(Saved data entries)
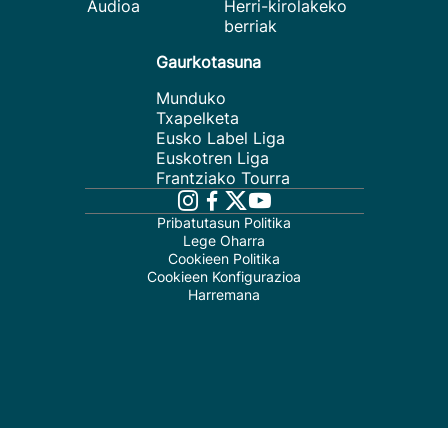
Audioa
Herri-kirolakeko
berriak
Gaurkotasuna
Munduko
Txapelketa
Eusko Label Liga
Euskotren Liga
Frantziako Tourra
Pribatutasun Politika
Lege Oharra
Cookieen Politika
Cookieen Konfigurazioa
Harremana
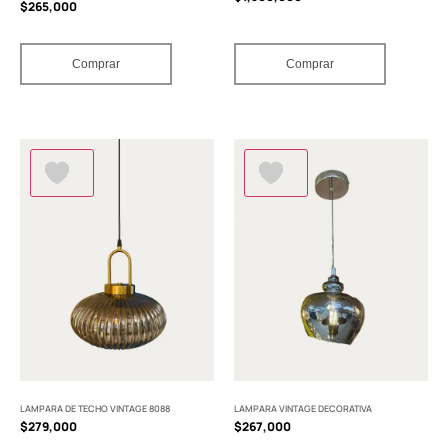
$
265,000
Comprar
Comprar
LAMPARA DE TECHO VINTAGE 8088
LAMPARA VINTAGE DECORATIVA
$
279,000
$
267,000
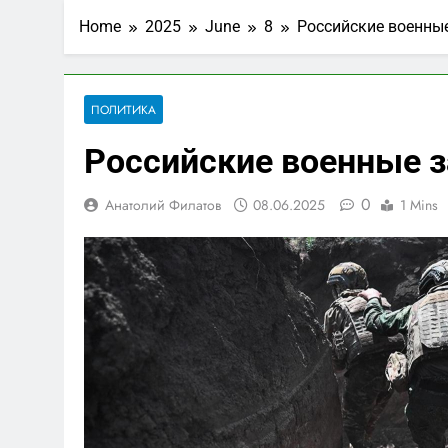
Home
2025
June
8
Российские военные
ПОЛИТИКА
Российские военные з
0
Анатолий Филатов
08.06.2025
1 Mins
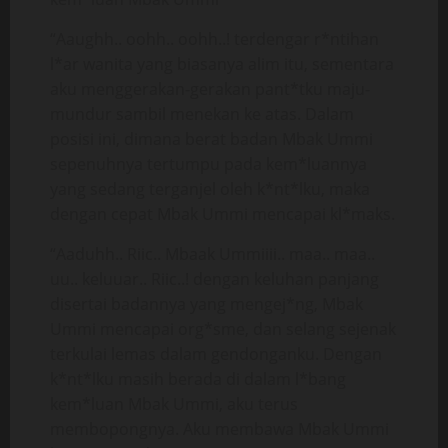
“Aaughh.. oohh.. oohh..! terdengar r*ntihan
l*ar wanita yang biasanya alim itu, sementara
aku menggerakan-gerakan pant*tku maju-
mundur sambil menekan ke atas. Dalam
posisi ini, dimana berat badan Mbak Ummi
sepenuhnya tertumpu pada kem*luannya
yang sedang terganjel oleh k*nt*lku, maka
dengan cepat Mbak Ummi mencapai kl*maks.
“Aaduhh.. Riic.. Mbaak Ummiiii.. maa.. maa..
uu.. keluuar.. Riic..! dengan keluhan panjang
disertai badannya yang mengej*ng, Mbak
Ummi mencapai org*sme, dan selang sejenak
terkulai lemas dalam gendonganku. Dengan
k*nt*lku masih berada di dalam l*bang
kem*luan Mbak Ummi, aku terus
membopongnya. Aku membawa Mbak Ummi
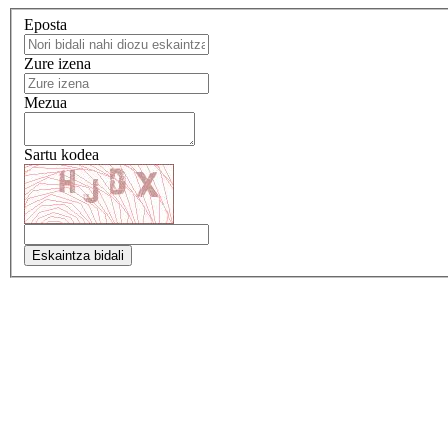
Eposta
Zure izena
Mezua
Sartu kodea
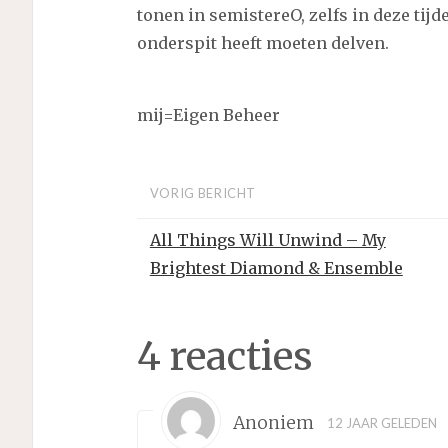
tonen in semistereO, zelfs in deze tij
onderspit heeft moeten delven.
mij=Eigen Beheer
VORIG BERICHT
All Things Will Unwind – My
Brightest Diamond & Ensemble
4 reacties
Anoniem
12 JAAR GELEDEN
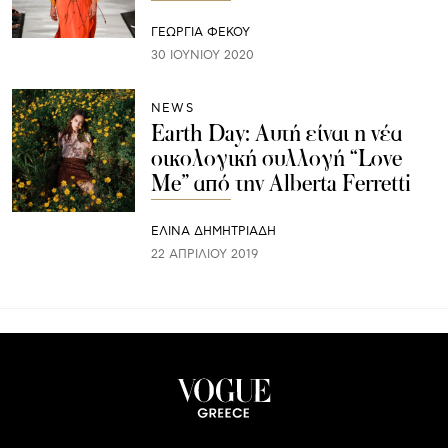
ΓΕΩΡΓΙΑ ΦΕΚΟΥ
30 ΙΟΥΝΊΟΥ 2020
NEWS
Earth Day: Αυτή είναι η νέα
οικολογική συλλογή “Love
Me” από την Alberta Ferretti
ΕΛΙΝΑ ΔΗΜΗΤΡΙΑΔΗ
22 ΑΠΡΙΛΊΟΥ 2019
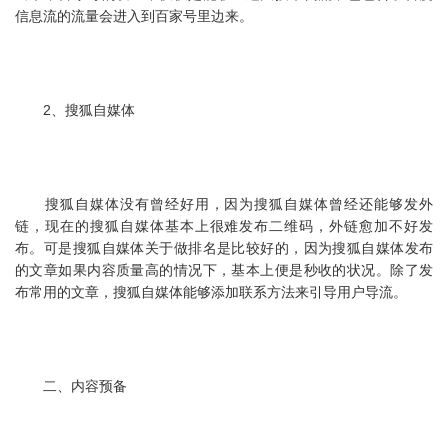
信息流的流量会进入到百家号里边来。
2、搜狐自媒体
搜狐自媒体没有曾经好用，因为搜狐自媒体曾经还能够发外
链，现在的搜狐自媒体基本上很难发布二维码，外链愈加不好发
布。可是搜狐自媒体关于做排名是比较好的，因为搜狐自媒体发布
的文章如果内容质量高的情况下，基本上便是秒收的状况。除了发
布常用的文章，搜狐自媒体能够添加联系方法来引导用户导流。
二、内容预备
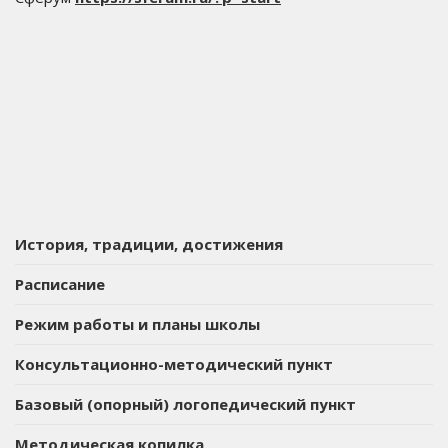
История, традиции, достижения
Расписание
Режим работы и планы школы
Консультационно-методический пункт
Базовый (опорный) логопедический пункт
Методическая копилка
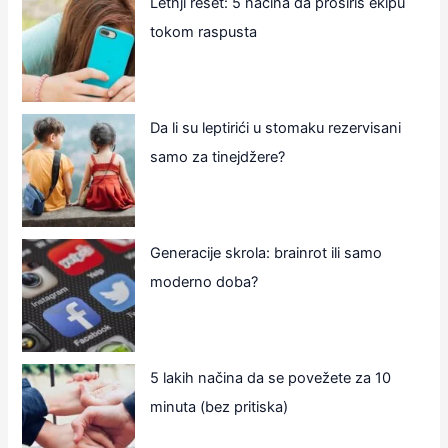
Letnji reset: 5 načina da proširiš ekipu
tokom raspusta
Da li su leptirići u stomaku rezervisani
samo za tinejdžere?
Generacije skrola: brainrot ili samo
moderno doba?
5 lakih načina da se povežete za 10
minuta (bez pritiska)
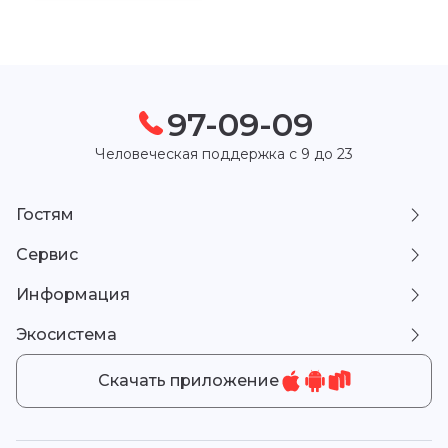
97-09-09
Человеческая поддержка с 9 до 23
Гостям
Сервис
Информация
Экосистема
Скачать приложение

■ **TO DO**: Render every line of text in the records above as a JSON list of strings, one string per line, skipping blank lines. Leave out the pictures.

■ **TASK ANSWER**:
[
  "Audioa",
  "Herri-kirolakeko",
  "berriak",
  "Gaurkotasuna",
  "Munduko",
  "Txapelketa",
  "Eusko Label Liga",
  "Euskotren Liga",
  "Frantziako Tourra",
  "Pribatutasun Politika",
  "Lege Oharra",
  "Cookieen Politika",
  "Cookieen Konfigurazioa",
  "Harremana",
  "$",
  "265,000",
  "Comprar",
  "Comprar",
  "LAMPARA DE TECHO VINTAGE 8088",
  "LAMPARA VINTAGE DECORATIVA",
  "$",
  "279,000",
  "$",
  "267,000",
  "Home",
  "2025",
  "June",
  "8",
  "Российские военные",
  "ПОЛИТИКА",
  "Российские военные з",
  "0",
  "Анатолий Филатов",
  "08.06.2025",
  "1 Mins",
  "“Aaughh.. oohh.. oohh..! terdengar r*ntihan",
  "l*ar wanita yang biasanya alim itu, sementara",
  "aku menggerakan-gerakan pant*tku maju-",
  "mundur sambil menekan ke atas. Dalam",
  "posisi ini, dimana berat badan Mbak Ummi",
  "sepenuhnya tertumpu pada kem*luannya",
  "yang sedang terganjel oleh k*nt*lku, maka",
  "dengan cepat Mbak Ummi mencapai kl*maks.",
  "“Aaduhh.. Riic.. Mbaak Ummiiii.. maa.. maa..",
  "uu.. keluuar.. Riic..! dengan keluhan panjang",
  "disertai badannya yang mengej*ng, Mbak",
  "Ummi mencapai org*sme, dan selang sejenak",
  "terkulai lemas dalam gendonganku. Dengan",
  "k*nt*lku masih berada di dalam l*bang",
  "kem*luan Mbak Ummi, aku terus",
  "membopongnya. Aku membawa Mbak Ummi",
  "Eposta",
  "Zure izena",
  "Mezua",
  "Sartu kodea",
  "tonen in semistereO, zelfs in deze tij",
  "onderspit heeft moeten delven.",
  "mij=Eigen Beheer",
  "VORIG BERICHT",
  "All Things Will Unwind – My",
  "Brightest Diamond & Ensemble",
  "4 reacties",
  "Anoniem",
  "12 JAAR GELEDEN",
  "ΓΕΩΡΓΙΑ ΦΕΚΟΥ",
  "30 ΙΟΥΝΊΟΥ 2020",
  "NEWS",
  "Earth Day: Αυτή είναι η νέα",
  "οικολογική συλλογή “Love",
  "Me” από την Alberta Ferretti",
  "ΕΛΙΝΑ ΔΗΜΗΤΡΙΑΔΗ",
  "22 ΑΠΡΙΛΊΟΥ 2019",
  "信息流的流量会进入到百家号里边来。",
  "2、搜狐自媒体",
  "搜狐自媒体没有曾经好用，因为搜狐自媒体曾经还能够发外",
  "链，现在的搜狐自媒体基本上很难发布二维码，外链愈加不好发",
  "布。可是搜狐自媒体关于做排名是比较好的，因为搜狐自媒体发布",
  "的文章如果内容质量高的情况下，基本上便是秒收的状况。除了发",
  "布常用的文章，搜狐自媒体能够添加联系方法来引导用户导流。",
  "二、内容预备",
  "История, традиции, достижения",
  "Расписание",
  "Режим работы и планы школы",
  "Консультационно-методический пункт",
  "Базовый (опорный) логопедический пункт",
  "Методическая копилка",
  "Letnji reset: 5 načina da proširiš ekipu",
  "tokom raspusta",
  "Da li su leptirići u stomaku rezervisani",
  "samo za tinejdžere?",
  "Generacije skrola: brainrot ili samo",
  "moderno doba?",
  "5 lakih načina da se povežete za 10",
  "minuta (bez pritiska)",
  "97-09-09",
  "Человеческая поддержка с 9 до 23",
  "Гостям",
  "Сервис",
  "Информация",
  "Экосистема",
  "Скачать приложение"
]